(SUPPLIED RECORDS)

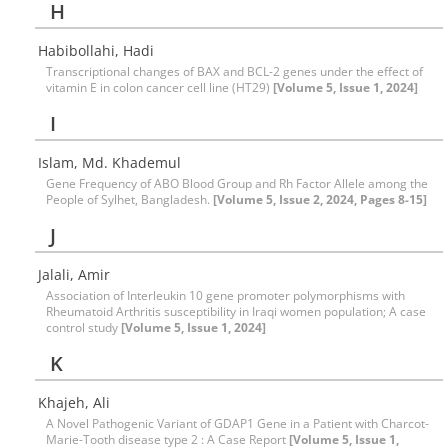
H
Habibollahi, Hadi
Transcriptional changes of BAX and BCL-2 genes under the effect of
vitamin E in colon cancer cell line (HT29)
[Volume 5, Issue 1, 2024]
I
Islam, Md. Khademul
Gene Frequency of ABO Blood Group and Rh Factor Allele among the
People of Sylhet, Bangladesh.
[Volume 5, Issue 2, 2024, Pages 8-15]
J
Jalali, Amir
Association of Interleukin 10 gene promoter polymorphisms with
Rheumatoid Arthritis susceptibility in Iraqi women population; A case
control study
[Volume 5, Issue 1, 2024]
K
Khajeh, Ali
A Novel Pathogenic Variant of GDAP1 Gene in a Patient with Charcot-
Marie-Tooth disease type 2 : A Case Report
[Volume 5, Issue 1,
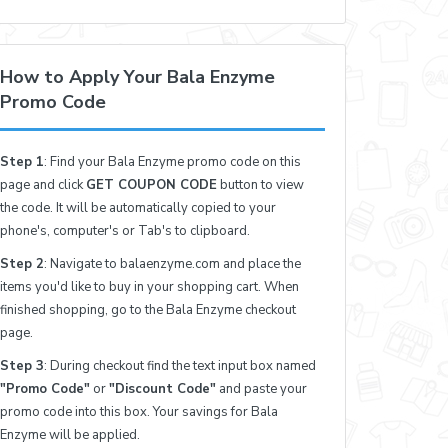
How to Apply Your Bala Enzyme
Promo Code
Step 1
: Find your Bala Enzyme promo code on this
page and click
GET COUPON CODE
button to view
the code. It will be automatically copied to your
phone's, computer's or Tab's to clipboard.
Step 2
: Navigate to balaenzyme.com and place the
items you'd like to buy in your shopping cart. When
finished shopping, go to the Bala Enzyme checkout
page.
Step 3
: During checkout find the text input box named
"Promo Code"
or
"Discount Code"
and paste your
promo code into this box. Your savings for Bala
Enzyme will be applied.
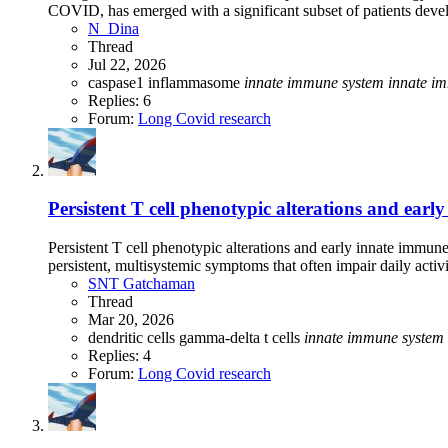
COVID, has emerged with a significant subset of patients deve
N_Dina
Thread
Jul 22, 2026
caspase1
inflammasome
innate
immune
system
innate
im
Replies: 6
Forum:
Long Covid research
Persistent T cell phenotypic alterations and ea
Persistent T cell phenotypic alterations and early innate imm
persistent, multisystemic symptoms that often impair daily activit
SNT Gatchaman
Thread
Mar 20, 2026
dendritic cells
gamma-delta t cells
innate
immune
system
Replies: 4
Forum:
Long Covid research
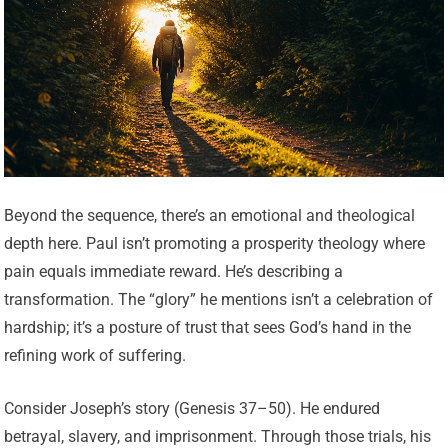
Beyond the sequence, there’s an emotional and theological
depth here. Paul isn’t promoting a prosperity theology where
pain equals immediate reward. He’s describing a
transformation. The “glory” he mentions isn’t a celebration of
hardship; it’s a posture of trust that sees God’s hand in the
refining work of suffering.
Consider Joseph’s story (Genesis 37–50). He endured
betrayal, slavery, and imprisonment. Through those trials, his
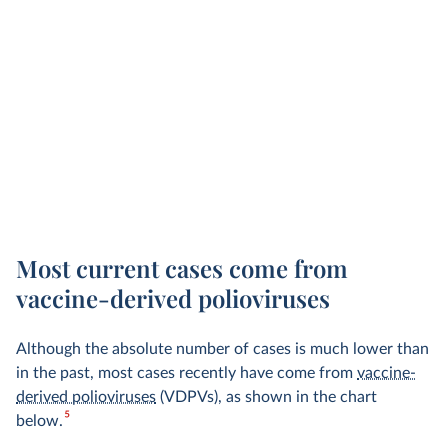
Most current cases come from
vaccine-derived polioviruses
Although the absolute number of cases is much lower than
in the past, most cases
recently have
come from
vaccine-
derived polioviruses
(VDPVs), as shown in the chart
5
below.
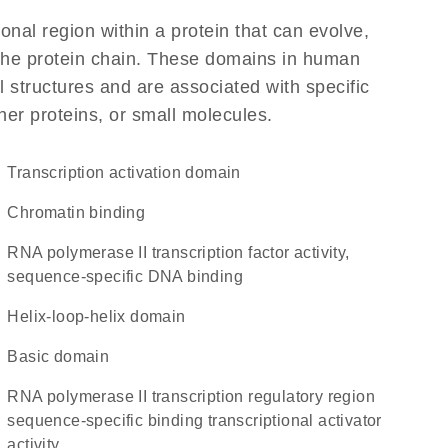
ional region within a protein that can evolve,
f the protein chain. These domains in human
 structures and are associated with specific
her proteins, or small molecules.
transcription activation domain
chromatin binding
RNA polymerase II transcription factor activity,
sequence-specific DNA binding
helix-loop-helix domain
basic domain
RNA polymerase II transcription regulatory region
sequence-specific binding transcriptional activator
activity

(End SUPPLIED RECORDS)
(SUPPLIED RECORDS)

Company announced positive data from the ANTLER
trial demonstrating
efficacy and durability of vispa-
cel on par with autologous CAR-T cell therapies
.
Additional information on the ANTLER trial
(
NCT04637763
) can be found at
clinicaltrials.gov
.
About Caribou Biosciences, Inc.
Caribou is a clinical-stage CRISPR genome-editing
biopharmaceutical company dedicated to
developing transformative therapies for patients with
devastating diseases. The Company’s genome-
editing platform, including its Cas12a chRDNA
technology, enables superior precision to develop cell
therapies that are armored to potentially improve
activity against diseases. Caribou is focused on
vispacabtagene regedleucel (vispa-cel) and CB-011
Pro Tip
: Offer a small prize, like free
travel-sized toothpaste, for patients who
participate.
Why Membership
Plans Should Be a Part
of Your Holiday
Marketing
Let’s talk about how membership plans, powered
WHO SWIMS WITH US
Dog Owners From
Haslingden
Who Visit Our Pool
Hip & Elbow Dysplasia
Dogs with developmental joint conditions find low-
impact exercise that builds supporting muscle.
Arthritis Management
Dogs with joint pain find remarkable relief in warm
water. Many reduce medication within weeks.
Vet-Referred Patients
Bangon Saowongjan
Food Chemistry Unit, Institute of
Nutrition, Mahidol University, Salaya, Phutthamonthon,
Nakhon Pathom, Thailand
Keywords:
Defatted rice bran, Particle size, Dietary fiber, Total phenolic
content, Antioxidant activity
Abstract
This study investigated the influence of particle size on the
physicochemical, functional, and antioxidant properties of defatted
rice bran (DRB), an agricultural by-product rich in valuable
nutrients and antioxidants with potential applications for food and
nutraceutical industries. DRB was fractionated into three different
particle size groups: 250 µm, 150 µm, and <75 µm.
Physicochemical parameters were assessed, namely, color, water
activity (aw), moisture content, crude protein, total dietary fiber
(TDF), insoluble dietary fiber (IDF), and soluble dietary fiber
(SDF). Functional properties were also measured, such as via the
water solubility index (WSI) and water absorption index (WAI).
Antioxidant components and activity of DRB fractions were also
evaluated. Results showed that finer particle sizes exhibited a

(End SUPPLIED RECORDS)

WHAT TO WORK ON:
Taking the entries above, write out exactly the lines starting with the line containing "technology, enables superior" and going on through the line containing "Defatted rice bran, Particle", both included, and nothing else.

EXERCISE ANSWER:
technology, enables superior precision to develop cell
therapies that are armored to potentially improve
activity against diseases. Caribou is focused on
vispacabtagene regedleucel (vispa-cel) and CB-011
Pro Tip
: Offer a small prize, like free
travel-sized toothpaste, for patients who
participate.
Why Membership
Plans Should Be a Part
of Your Holiday
Marketing
Let’s talk about how membership plans, powered
WHO SWIMS WITH US
Dog Owners From
Haslingden
Who Visit Our Pool
Hip & Elbow Dysplasia
Dogs with developmental joint conditions find low-
impact exercise that builds supporting muscle.
Arthritis Management
Dogs with joint pain find remarkable relief in warm
water. Many reduce medication within weeks.
Vet-Referred Patients
Bangon Saowongjan
Food Chemistry Unit, Institute of
Nutrition, Mahidol University, Salaya, Phutthamonthon,
Nakhon Pathom, Thailand
Keywords:
Defatted rice bran, Particle size, Dietary fiber, Total phenolic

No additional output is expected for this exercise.